- [MATERIALS PROVIDED]

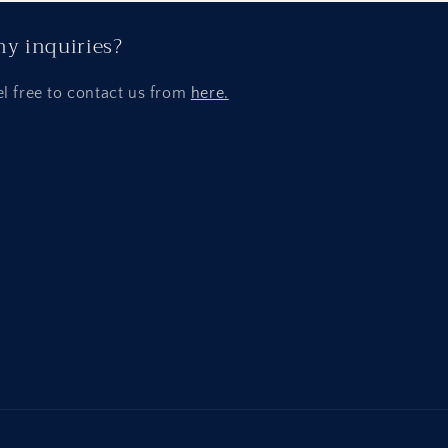
y inquiries?
el free to contact us from
here.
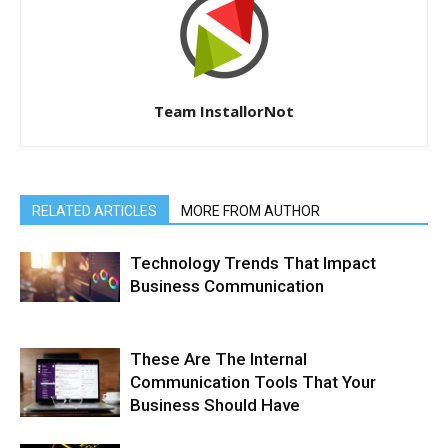
Team InstallorNot
RELATED ARTICLES
MORE FROM AUTHOR
Technology Trends That Impact
Business Communication
These Are The Internal
Communication Tools That Your
Business Should Have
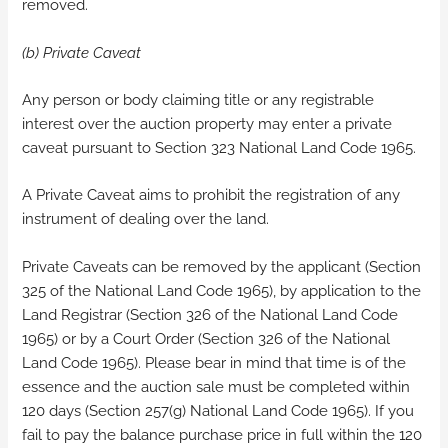
removed.
(b) Private Caveat
Any person or body claiming title or any registrable
interest over the auction property may enter a private
caveat pursuant to Section 323 National Land Code 1965.
A Private Caveat aims to prohibit the registration of any
instrument of dealing over the land.
Private Caveats can be removed by the applicant (Section
325 of the National Land Code 1965), by application to the
Land Registrar (Section 326 of the National Land Code
1965) or by a Court Order (Section 326 of the National
Land Code 1965). Please bear in mind that time is of the
essence and the auction sale must be completed within
120 days (Section 257(g) National Land Code 1965). If you
fail to pay the balance purchase price in full within the 120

- [GOAL OF THE EXERCISE] Using the data above, return the lines from the one holding "Business Communication" through the one holding "325 of the National" exactly, but not the pictures.

- [SOLUTION TO THIS PROBLEM]
Business Communication
These Are The Internal
Communication Tools That Your
Business Should Have
removed.
(b) Private Caveat
Any person or body claiming title or any registrable
interest over the auction property may enter a private
caveat pursuant to Section 323 National Land Code 1965.
A Private Caveat aims to prohibit the registration of any
instrument of dealing over the land.
Private Caveats can be removed by the applicant (Section
325 of the National Land Code 1965), by application to the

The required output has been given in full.